Scott Anthony, a frequent contributor to Harvard Business Review on-line, has sought to revisit the Kodak tale in a piece published last month, “Kodak’s Downfall Wasn’t About Technology”. The focus: how did Kodak fail the move from film to digital to cellular? He suggests but rejects the following arguments:
1.The company was so much into the traditional film business that it missed seeing the digital revolution—Anthony says this is wrong, because it was Kodak itself that developed the first prototype of a digital camera, back in 1975.
2. Kodak did not invest in the digital camera business—Anthony claims that not only was the company involved early on in the invention of the digital, but it invested billions to develop digital cameras, albeit with little success.
3. Kodak mismanaged its investment in digital cameras—Yes, Anthony says, the company stumbled a bit at the beginning, but it ultimately developed elegant technologies that enabled one to move from the camera to the computer.
4, Kodak’s big miss was not seeing the move to the smartphone and the role of picture-sharing in social media—Not exactly, says Anthony.

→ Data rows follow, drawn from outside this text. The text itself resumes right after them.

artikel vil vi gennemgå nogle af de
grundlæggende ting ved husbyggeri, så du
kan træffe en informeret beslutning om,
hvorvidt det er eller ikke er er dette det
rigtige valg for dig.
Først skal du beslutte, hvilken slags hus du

In fact, Kodak acquired a photo sharing site—Ofoto—in 2001, but it sought to leverage Ofoto to encourage customers to print more digital images, rather than to focus on file-sharing.
Having raised and shot down all these explanations, how does Anthony explain why Kodak stumbled so badly? He writes:
“The right lessons from Kodak are subtle. Companies often see the disruptive forces affecting their industry. They frequently divert sufficient resources to participate in emerging markets. Their failure is usually an inability to truly embrace the new business models the disruptive change opens up. Kodak created a digital camera, invested in the technology, and even understood that photos would be shared online. Where they failed was in realizing that online photo sharing was the new business, not just a way to expand the printing business.”This blogger finds Anthony's use of the term “subtle” a bit odd. If Kodak's management failed to perceive that its accumulated technology was pointing towards a new business, not an extension of the current one, such a miscalculation was anything but subtle. Be that as it may-- how did IP fit into this web of corporate myopia? Not for the first time in the corporate world, there was a disconnect between a company's patent prowess, at the technological level, and the utilization of this IP to advance the company’s long-term product goals, at the management level. Add to this the wildly overstated estimates of the company’s patent portfolio in 2011 and early 2012 (amounts up to $2.5 billion or more were earnestly suggested, only to witness the actual sale of the portfolio at slightly over $500 million dollars).
As such, internal management alone was not to blame; the penumbra of supposed expertise brought to bear on understanding the IP value of the company was also heavily flawed. All of this suggests, yet again, that management training still has not figured out how to prepare its students to understand how IP functions within an organization and what is its value and valuation. The fall of Kodak is merely a symptom of the problem, but not the problem itself.
The conclusion to the article is very much based on hindsight. We can look backwards to see how things should have been done differently, and what the patents were achieving or not achieving, but at the time it would not be straightforward to see.
How can you really tell what patents are achieving in any company? Stopping people entering, making your competitors talk to you, acting as powerful incentives for your own research, keeping your share price up, helping your brand and reputation, etc, are factors which are difficult to measure.